→ EXERCISE MATERIALS
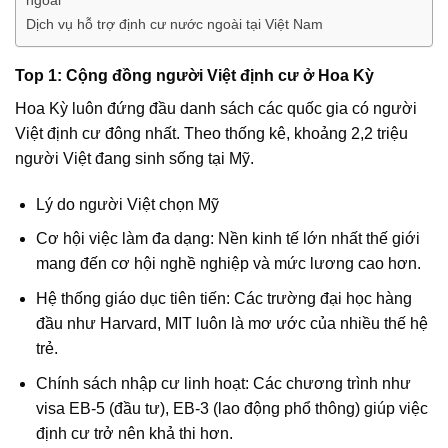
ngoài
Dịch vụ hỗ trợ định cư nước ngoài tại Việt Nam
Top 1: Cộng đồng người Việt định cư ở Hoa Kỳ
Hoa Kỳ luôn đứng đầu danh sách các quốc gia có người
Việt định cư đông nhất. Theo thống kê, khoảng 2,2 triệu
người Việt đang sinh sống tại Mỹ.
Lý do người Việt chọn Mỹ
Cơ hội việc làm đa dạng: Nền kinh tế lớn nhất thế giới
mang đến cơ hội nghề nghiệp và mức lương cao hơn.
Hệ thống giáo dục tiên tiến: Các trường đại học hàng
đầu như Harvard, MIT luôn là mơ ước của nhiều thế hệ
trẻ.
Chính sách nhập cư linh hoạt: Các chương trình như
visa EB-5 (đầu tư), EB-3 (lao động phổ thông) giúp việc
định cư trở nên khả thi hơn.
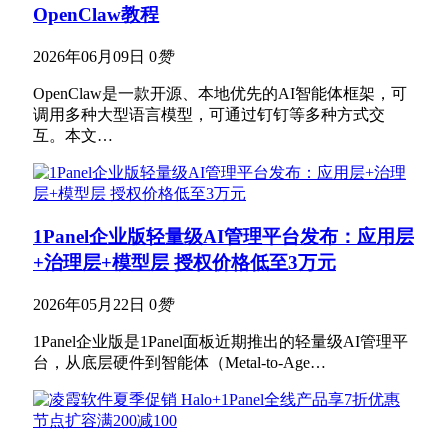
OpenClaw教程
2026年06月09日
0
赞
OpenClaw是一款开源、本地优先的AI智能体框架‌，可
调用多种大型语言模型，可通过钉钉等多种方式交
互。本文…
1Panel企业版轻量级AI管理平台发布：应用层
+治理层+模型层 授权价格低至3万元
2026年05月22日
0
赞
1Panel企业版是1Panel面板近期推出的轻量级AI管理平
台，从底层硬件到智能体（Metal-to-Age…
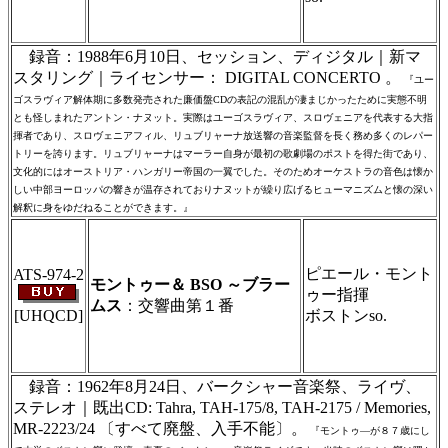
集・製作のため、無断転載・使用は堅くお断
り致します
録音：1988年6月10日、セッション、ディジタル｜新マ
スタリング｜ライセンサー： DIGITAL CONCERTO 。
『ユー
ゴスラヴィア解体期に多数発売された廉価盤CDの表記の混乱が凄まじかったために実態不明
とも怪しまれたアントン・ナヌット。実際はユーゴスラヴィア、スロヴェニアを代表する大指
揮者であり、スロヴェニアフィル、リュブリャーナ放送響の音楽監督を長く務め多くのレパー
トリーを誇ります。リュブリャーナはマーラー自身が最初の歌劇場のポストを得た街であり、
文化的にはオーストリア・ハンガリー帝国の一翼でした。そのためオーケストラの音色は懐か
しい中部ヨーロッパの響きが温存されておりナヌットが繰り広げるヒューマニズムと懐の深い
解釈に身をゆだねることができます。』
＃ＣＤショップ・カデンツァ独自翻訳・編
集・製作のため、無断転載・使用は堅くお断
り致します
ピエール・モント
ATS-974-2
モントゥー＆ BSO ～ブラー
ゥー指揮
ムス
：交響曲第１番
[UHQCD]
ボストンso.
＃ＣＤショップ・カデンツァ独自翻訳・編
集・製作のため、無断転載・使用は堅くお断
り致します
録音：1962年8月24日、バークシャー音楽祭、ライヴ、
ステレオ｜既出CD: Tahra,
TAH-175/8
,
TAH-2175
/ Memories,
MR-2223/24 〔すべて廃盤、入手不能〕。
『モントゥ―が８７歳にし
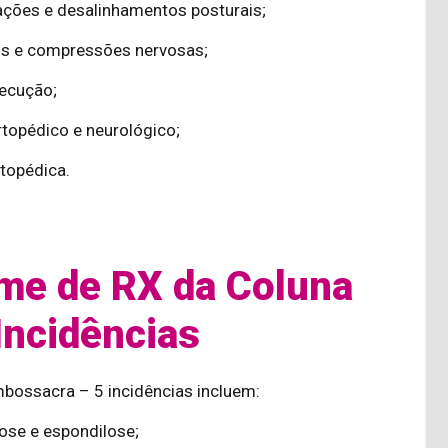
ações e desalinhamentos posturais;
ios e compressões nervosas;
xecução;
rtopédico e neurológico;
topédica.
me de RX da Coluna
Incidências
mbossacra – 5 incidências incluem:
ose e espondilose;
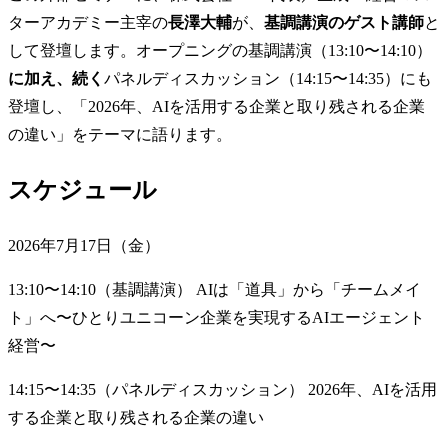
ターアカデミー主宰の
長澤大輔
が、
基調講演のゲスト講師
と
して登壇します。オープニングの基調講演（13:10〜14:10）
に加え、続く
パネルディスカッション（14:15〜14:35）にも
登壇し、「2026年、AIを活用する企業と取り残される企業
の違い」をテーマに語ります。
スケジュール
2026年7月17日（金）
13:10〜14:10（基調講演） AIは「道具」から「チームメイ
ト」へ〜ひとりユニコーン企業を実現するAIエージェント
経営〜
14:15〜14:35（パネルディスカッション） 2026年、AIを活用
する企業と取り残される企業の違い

→ INSTRUCTIONS TO FOLLOW
Look over the entries above and tally the lines containing the string "việc"; the answer is that total only.

→ REPLY TO THE EXERCISE
2